Il primo nucleo della riflessione è intorno al binomio artificiale-naturale. L’uomo sta cercando di sostituirsi alla natura, ma fino a che punto si spingerà? Paolini Immagina perfino una Piave Valley capace di produrre insetti impollinatori, che possono sostituire le api estinte. Poi, la tecnologia: «per me tecnologia è tutto quello che è nato dopo di me, che devo imparare (e ci metto tanto tempo), perché mi dicono che poi risparmierò tempo». Ironica e divertente la parentesi sui frigoriferi (“frighi”) intelligenti, che hanno rischiato di far scoppiare una “guerra fredda” durante la sfida elettorale Clinton-Trump. O l’esilarante episodio di Numero Primo alla scuola elementare triestina “Steve Jobs” (già “Giosué Carducci”): attraverso webcam e l’app “vivi la scuola” i genitori possono partecipare a ogni attimo della vita scolastica dei figli e scoppia il panico quando si sospetta un’invasione di pidocchi! E infine la genetica: la mappatura del genoma ci ha permesso di manipolare e creare nuove specie e probabilmente fra poco sarà possibile generare esseri umani completi, perché «la nostra barriera etica è leggera».
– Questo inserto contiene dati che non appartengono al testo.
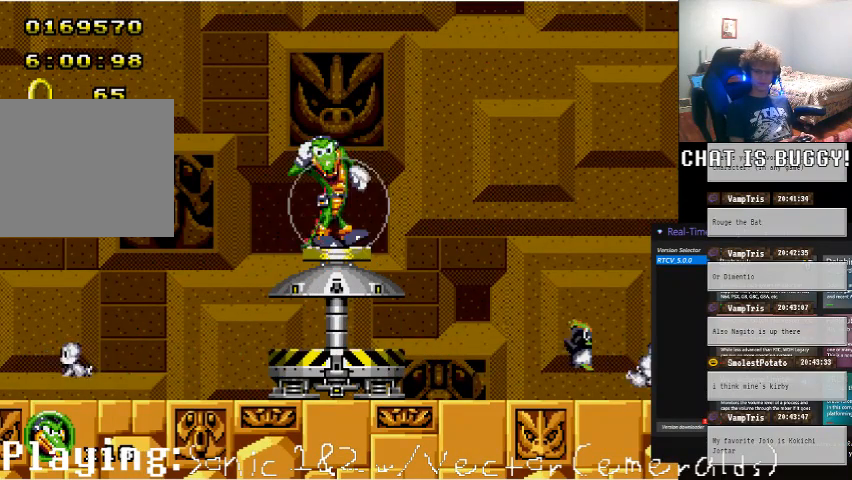
{"buttons": [], "left_stick": "center", "right_stick": "center", "events": []}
Il bambino ha doti particolari, non dorme mai, cresce in fretta, assorbe tutte le parole nuove, è rimasto indenne da un attacco di vespe e attira l’attenzione di loschi figuri che tentano di rapirlo perché sospettano sia un bimbo-cyborg o un bambino-3D. Un’atmosfera alla “Blade Runner”, che ricorda però anche “E.T.”: l’alieno va arrestato e analizzato, mutilato per il progresso della scienza e il bene della comunità. I toni si fanno cupi e si sfiora il dramma quando Ettore scopre che è stato pedina involontaria di un esperimento.
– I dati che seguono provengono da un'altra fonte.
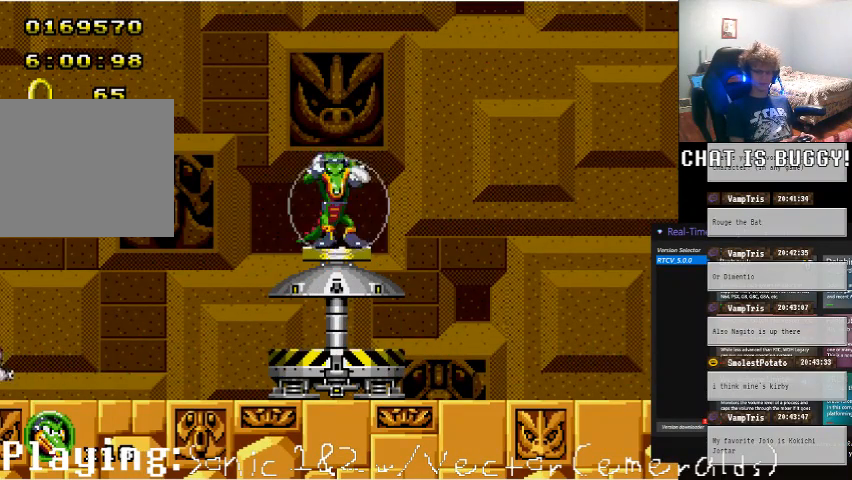
{"buttons": ["Y"], "left_stick": "center", "right_stick": "center", "events": [[450, "Y", "down"]]}
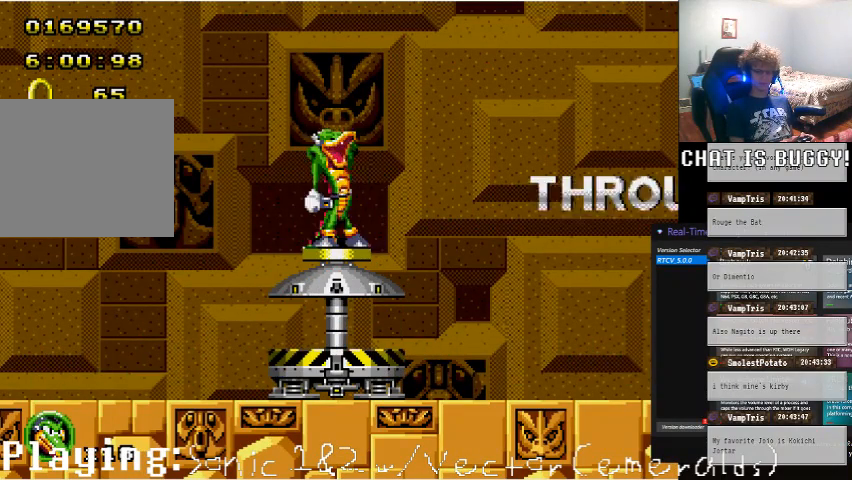
{"buttons": [], "left_stick": "center", "right_stick": "center", "events": [[100, "Y", "up"]]}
C’è molta carne al fuoco in questo “esperimento” di Paolini e forse alcune parti potrebbero essere tagliate, altre alleggerite. Se gli Album segnavano una sorta di “antropologia del passato prossimo” venata di tenerezza e malinconia, ora lo sguardo di Paolini è rivolto ai risvolti preoccupanti del futuro. Il nucleo di partenza è lo stesso, cioè ragionare sul “chi siamo?”, ma la prospettiva viene capovolta. Le risate ci sono, scatenate dalle iperboli e dalle situazioni surreali, ma è un riso amaro, e la riflessione è lucidissima e tagliente, perché rivolta all’oggi. Si preannuncia una trilogia di spessore. E il pubblico lecchese risponde con interesse e lunghi applausi.